その上で各省との協議、与党の正式手続も経ております。その中で今パブリックコメントにかけているということでして、パブリックコメントの後に閣議決定ということになるわけですけれども、与党のプロセスがあるんですね。自民党においても公明党においても正式の与党のプロセスを経ているということ、そして各省協議でもそれぞれの御意見を伺った上で、了解を得てパブリックコメントになっているということ、またそれを考えていただければどういうものかというものが分かると思いますし、主張するのはそのとおりで結構なことでありますけれども、正当な手続を経てしてきている。しかも期間も含めてかなりの期間を費やしてやってきている。パブリックコメントもしっかりと1か月間やりましょうということでやっている。そして、それに合わせて来月末に行われるCOP26に間に合うような形で、長期戦略も立てていかなくてはならないというスケジュールの中で立てたものだということを御理解をいただきたいと思います。
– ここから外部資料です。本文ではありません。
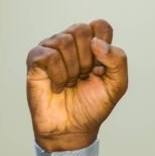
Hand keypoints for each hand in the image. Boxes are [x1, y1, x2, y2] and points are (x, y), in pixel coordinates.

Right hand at [26, 20, 127, 151]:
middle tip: (83, 77)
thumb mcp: (116, 86)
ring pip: (64, 41)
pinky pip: (49, 56)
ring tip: (70, 83)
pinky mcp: (35, 59)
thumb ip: (118, 61)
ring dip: (72, 70)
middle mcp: (71, 43)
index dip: (103, 46)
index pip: (100, 26)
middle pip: (81, 30)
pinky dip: (58, 75)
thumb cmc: (92, 106)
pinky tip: (58, 86)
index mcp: (92, 46)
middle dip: (87, 60)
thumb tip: (97, 43)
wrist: (72, 129)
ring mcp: (51, 48)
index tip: (101, 69)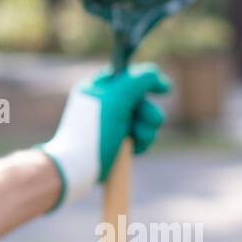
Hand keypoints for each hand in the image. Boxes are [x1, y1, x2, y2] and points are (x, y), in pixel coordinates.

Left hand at [37, 63, 170, 209]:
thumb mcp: (116, 98)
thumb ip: (138, 81)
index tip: (164, 89)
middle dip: (148, 112)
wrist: (78, 166)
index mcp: (99, 88)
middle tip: (148, 120)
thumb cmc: (93, 130)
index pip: (128, 76)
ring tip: (138, 138)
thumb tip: (156, 74)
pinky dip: (142, 142)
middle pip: (141, 100)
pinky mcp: (118, 144)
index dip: (147, 81)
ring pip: (145, 121)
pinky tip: (135, 149)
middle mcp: (106, 105)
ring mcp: (112, 125)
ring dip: (147, 129)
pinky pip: (141, 138)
Q:大臣がおっしゃったように、正式な手続をちゃんと経ているという意味で考えると、筋論としても、今こういう声が上がるのはちょっと違和感があるというお話ですか。

A:これは意見は自由ですから、議連においてはいろいろな議論がされるということも自由だと思います。議員においていろいろな発言をされるということも自由だと思っております。

その中で組織としての議論を経て、正式の手続を経て、こういう今パブリックコメントの段階になっているということ、そしてその手続を覆すのかどうかということですけれども、議連も含めて党の手続には御理解をいただいているものだと思っていますけれども、いろいろな議論がありますよ。エネルギー基本計画をやっていく中で、原発を全部やめろという御意見もある。すぐにでもリプレイスしてまた新増設を認めよという声もある。一方で慎重論もある。まだまだ信頼が戻ってきていないという声もある。そういった声を併せた上でのエネルギー基本計画だということであります。

そして、これに関してはこちらが原案はつくりましたけれども、しっかりとした手続を経て今パブリックコメントにかけているということですから、この後また閣議決定がありますから、それを経てCOP26への長期戦略という形でまた表していくということになると思います。